I have never done it nor have I spoken to anyone who has. I have read quite a bit over recent years on it. As with most things there are differing opinions on results. It seems to me that more people conclude that you cannot convert the motor to a true 15HP motor. The carburetor is only part of the picture. The exhaust port is unchanged and thus limits the performance. If you are thinking seriously about doing this I would suggest doing some google searches on the topic. You will find plenty of info on this. Also go to www.IBoats.com and search their forums. There are plenty of motorheads in there that have provided plenty of feedback on the topic.


----------



## Timbr (Apr 29, 2004)

Thanks Brian, very helpful.






Tim


----------



## mikeshookset (Feb 28, 2005)

most 9.9s can be up graded to a 15 by changing the carbb some motors prior to 1985 also need the exhaust maniflod changed but either way it is a fairly simple prosses


----------



## wackyworm (May 1, 2004)

I had a '96 9.9 Evinrude with supposedly 15 hp carb, when it died replaced w 9.9 4 stroke Yamaha and the yamaha runs better and stronger than Rude.


----------



## Erie Addict (Apr 12, 2004)

See this months Bass & Walleye boats mag. they have a breakdown of merc part #'s and steps to do this on a 2 stroke merc 9.9 - 15 HP. around $250.00. Carb, exhaust tube, reeds and a couple of gaskets.They got 2 more MPH 0n top end, but gas milage dropped considerably.


----------



## bkr43050 (Apr 5, 2004)

Erie Addict said:


> See this months Bass & Walleye boats mag. they have a breakdown of merc part #'s and steps to do this on a 2 stroke merc 9.9 - 15 HP. around $250.00. Carb, exhaust tube, reeds and a couple of gaskets.They got 2 more MPH 0n top end, but gas milage dropped considerably.

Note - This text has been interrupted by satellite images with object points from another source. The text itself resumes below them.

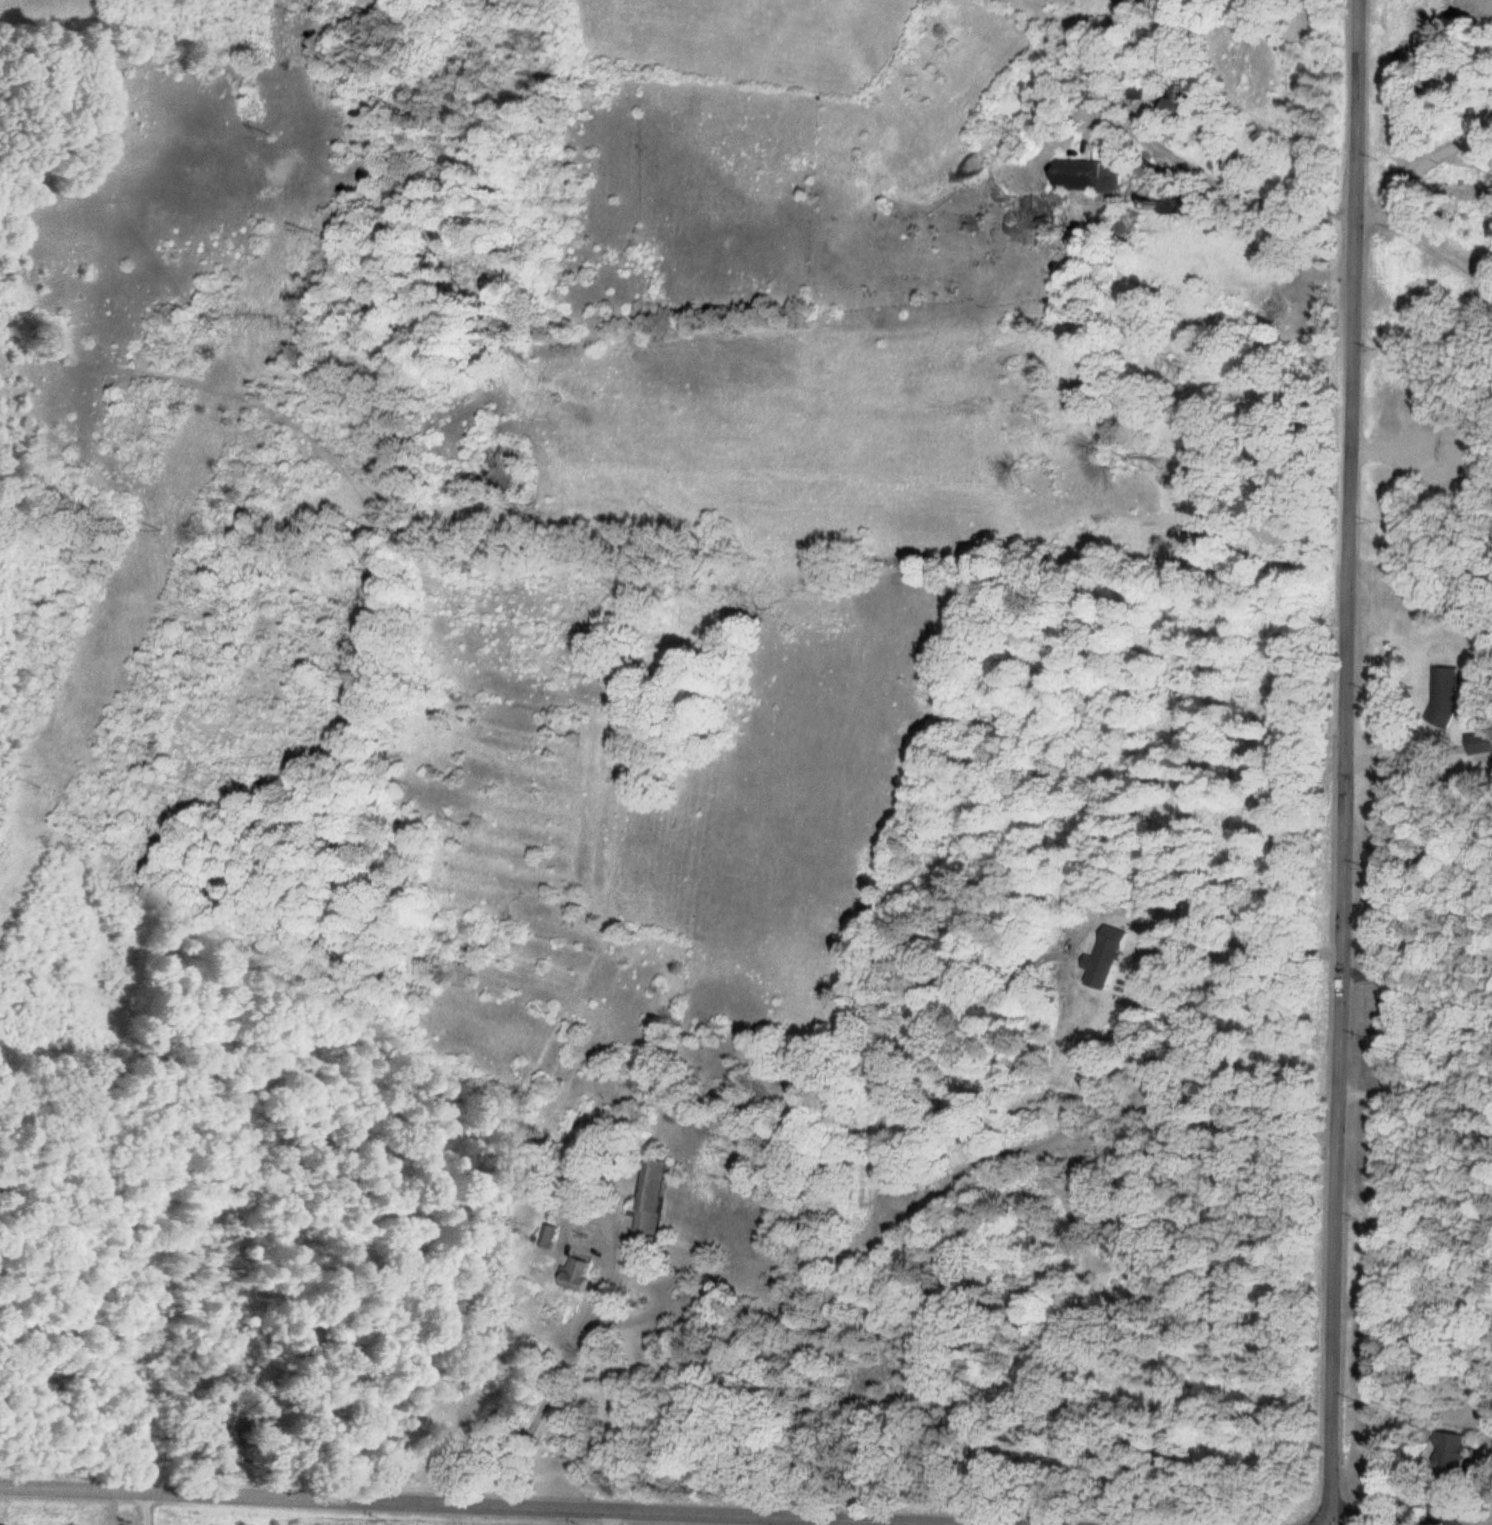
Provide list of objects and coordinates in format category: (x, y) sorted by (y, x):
building: (1178, 99)
building: (1445, 696)
road: (1349, 762)
building: (649, 1196)
building: (549, 1237)
building: (575, 1274)
building: (1453, 1453)
road: (541, 1501)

 I wondered if that may be the case. I guess my thought on it stays consistent that it is not worth the work to try it.


----------



## Wormdunker69 (Apr 8, 2004)

Had mine done for around $165 including carb and labor and there is difference. Got quite a lot more speed out of it. Mine is a 1995 Mariner. 
I also know someone that had their Johnson changed over and he feels the same way. Think it over, if in doubt call a place and ask them how much difference there will be.
Bill


----------



## toboso (Apr 14, 2004)

I am the second owner of an '86 Johnson 9.9 that was upgraded to the 15 hp by way of carburetor, reeds, and exhaust. This was done by the original owner when he bought it. I later bought a larger prop and got the results that the stock prop didn't deliver. The original prop gave me about 10 mph--the larger prop gave me about 13 mph.

I also used another stock 9.9 on my boat and could easily tell the difference.


----------